**SOURCE TEXT**
•••••

I have this problem with a question i need to do. The whole question is

 

Calculate how many times stronger the electric force is than the gravitaional force, between a proton of charge +e and mass Mp at a distance r from an electron of charge -e and mass Me given that:

 

e = 1.6 x 10 to -19 C

Me = 9.1 x 10 to -31 kg

Mp = 1.67 x 10 to -27 kg

Ke = 9.0 x 10 to 9 N M C

G = 6.7 x 10 to -11 N m kg

 

My problem is that the only 2 equations i can think of using for it are coulombs law and newtons law of gravity. The trouble is i dont know r, so i cant simply calculate them out. There's also no point i think in rearranging the formulas for r to find it since i dont know F in either case.

 

Totally stuck on this, is there another equation that i may have overlooked that i could use? Or maybe something else im overlooking? Any help appreciated.

  • 4 weeks later...
Posted
I have this problem with a question i need to do. The whole question is

 

Calculate how many times stronger the electric force is than the gravitaional force, between a proton of charge +e and mass Mp at a distance r from an electron of charge -e and mass Me given that:

 

e = 1.6 x 10 to -19 C

Me = 9.1 x 10 to -31 kg

Mp = 1.67 x 10 to -27 kg

Ke = 9.0 x 10 to 9 N M C

G = 6.7 x 10 to -11 N m kg

 

My problem is that the only 2 equations i can think of using for it are coulombs law and newtons law of gravity. The trouble is i dont know r, so i cant simply calculate them out. There's also no point i think in rearranging the formulas for r to find it since i dont know F in either case.

•••••

(Dataset entries)

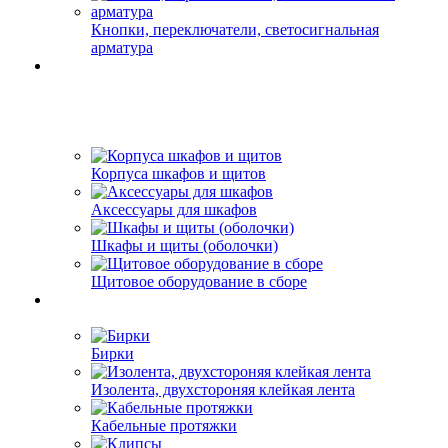
Кнопки, переключатели, светосигнальная
арматура
Корпуса шкафов и щитов
Аксессуары для шкафов
Шкафы и щиты (оболочки)
Щитовое оборудование в сборе
Бирки
Изолента, двухстороняя клейкая лента
Кабельные протяжки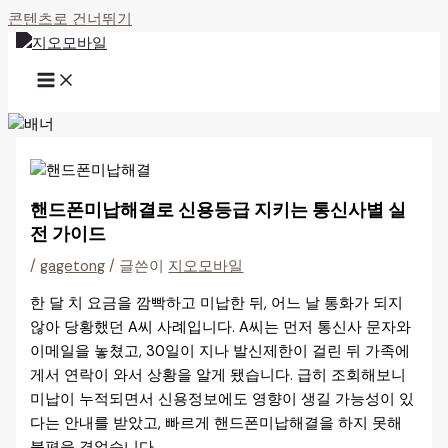
콘텐츠로 건너뛰기
핸드폰미납해결로 신용등급 지키는 통신사별 실
전 가이드
/
gagetong
/ 글쓴이
지오모바일
한 달 치 요금을 깜빡하고 미납한 뒤, 어느 날 통화가 되지
않아 당황했던 A씨 사례입니다. A씨는 먼저 통신사 문자와
이메일을 놓쳤고, 30일이 지나 발신제한이 걸린 뒤 가족에
게서 연락이 와서 상황을 알게 됐습니다. 급히 조회해보니
미납이 누적되면서 신용정보에도 영향이 생길 가능성이 있
다는 안내를 받았고, 빠르게 핸드폰미납해결을 하지 못해
불편을 겪었습니다.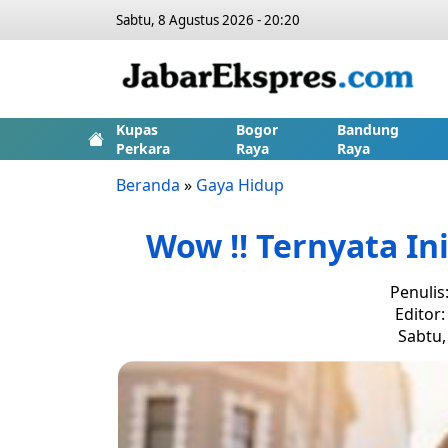
Sabtu, 8 Agustus 2026 - 20:20
Kupas
Bogor
Bandung
Perkara
Raya
Raya
Beranda
»
Gaya Hidup
Wow !! Ternyata In
Penulis
Editor:
Sabtu,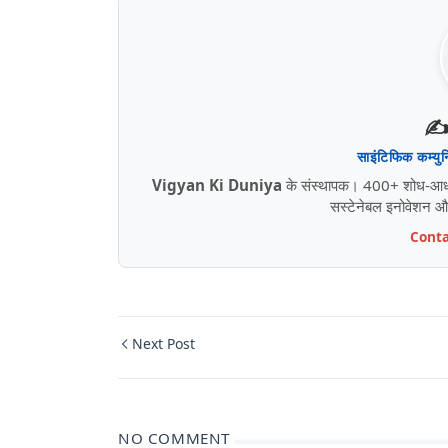
✍️
साइंटिफिक कम्यु
Vigyan Ki Duniya
के संस्थापक। 400+ शोध-आधारित
सस्टेनेबल इनोवेशन और ड
Conta
Next Post
NO COMMENT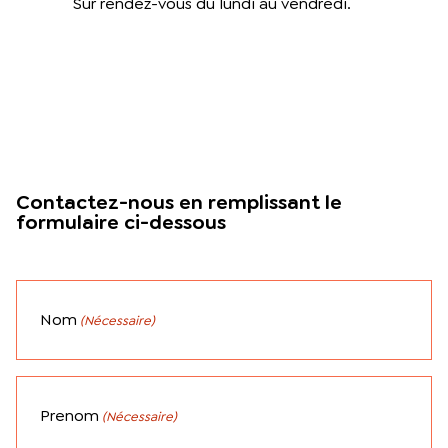
Sur rendez-vous du lundi au vendredi.
Contactez-nous en remplissant le
formulaire ci-dessous
Nom
(Nécessaire)
Prenom
(Nécessaire)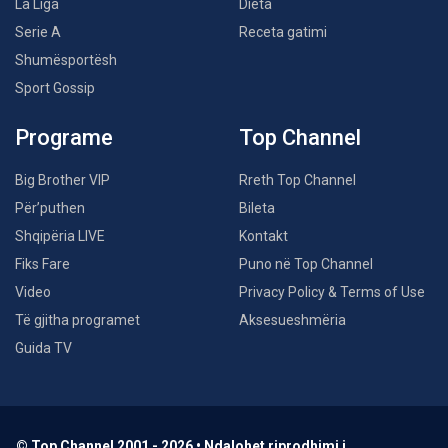
La Liga
Dieta
Serie A
Receta gatimi
Shumësportësh
Sport Gossip
Programe
Top Channel
Big Brother VIP
Rreth Top Channel
Për’puthen
Bileta
Shqipëria LIVE
Kontakt
Fiks Fare
Puno në Top Channel
Video
Privacy Policy & Terms of Use
Të gjitha programet
Aksesueshmëria
Guida TV
© Top Channel 2001 - 2026 • Ndalohet riprodhimi i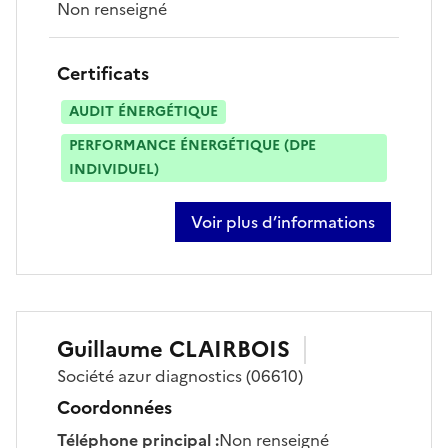
Non renseigné
Certificats
AUDIT ÉNERGÉTIQUE
PERFORMANCE ÉNERGÉTIQUE (DPE
INDIVIDUEL)
Voir plus d’informations
sur benjamin goujon
Guillaume
CLAIRBOIS
Société
azur diagnostics
(06610)
Coordonnées
Téléphone principal
:
Non renseigné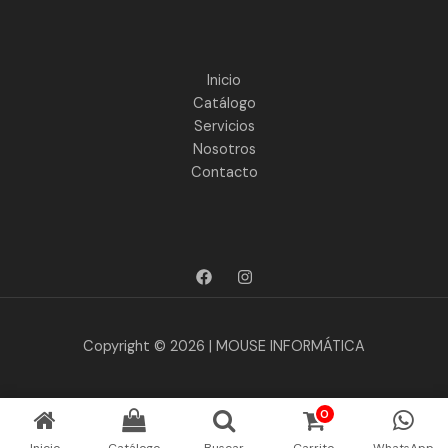
Inicio
Catálogo
Servicios
Nosotros
Contacto
Copyright © 2026 | MOUSE INFORMÁTICA
0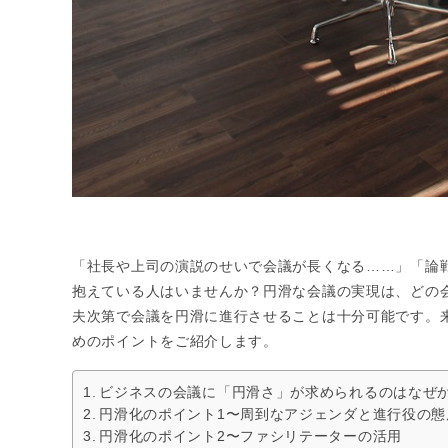
「社長や上司の演説のせいで会議が長くなる……」「論
抱えている人はいませんか？円滑な会議の実現は、どの
夫次第で会議を円滑に進行させることは十分可能です。
めのポイントをご紹介します。
ビジネスの会議に「円滑さ」が求められるのはなぜ
円滑化のポイント1〜周到なアジェンダと進行役の態
円滑化のポイント2〜ファシリテーターの活用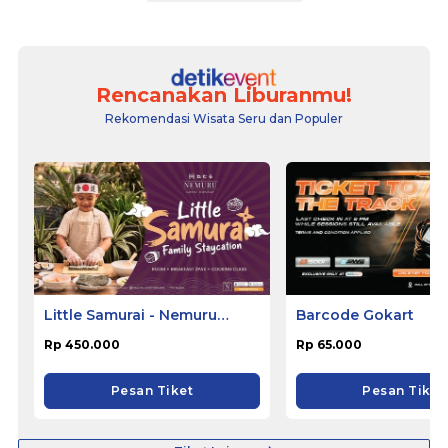
Rencanakan Liburanmu!
Rekomendasi Wisata Seru dan Populer
Little Samurai - Nemuru
Barcode Gokart
Hotel Ciputat
Rp 450.000
Rp 65.000
Pesan Tiket
Pesan Tiket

•••••

**YOUR ASSIGNMENT**
Pick up the forum thread on comparing the electric and gravitational forces between a proton and an electron, and keep writing from its last sentence. The records were taken from a separate source.

**ANSWER TO THIS TASK**
 

Totally stuck on this, is there another equation that i may have overlooked that i could use? Or maybe something else im overlooking? Any help appreciated.

 

You could pick an arbitrary distance (i.e. r=1) for both equations and solve for force or you could solve for a constant in the equation setting them equal:

 

[math] \text{constantX =}\left[\frac{K_c q_1 q_2}{G M_a M_b}\right] [/math]

 

where constantX is the number of times the electrostatic force is larger than the force of gravity

Kc is the electrostatic constant 8.988 x 10^9

both q1 and q2 are positive absolute values 1.6 x 10^-19

 

And, you should get the electrostatic force being around 10^39 times stronger

-modest

  • 2 years later...
Posted

You cannot set r to an arbitrary number, because those forces are not proportional to each other.

 

Your problem says you are dealing with a proton and an electron, so you need to calculate the orbital radius of the electron in a Hydrogen atom, with the standard e+/e-, the electron is at ground state (n = 1). So, you can use the Bohr Radius.

 

Here's how you get r, starting with de Broglie's hypothesis.

 

λ(n) = 2πr/n

 

This predicts a momentum (Bohr's hypothesis)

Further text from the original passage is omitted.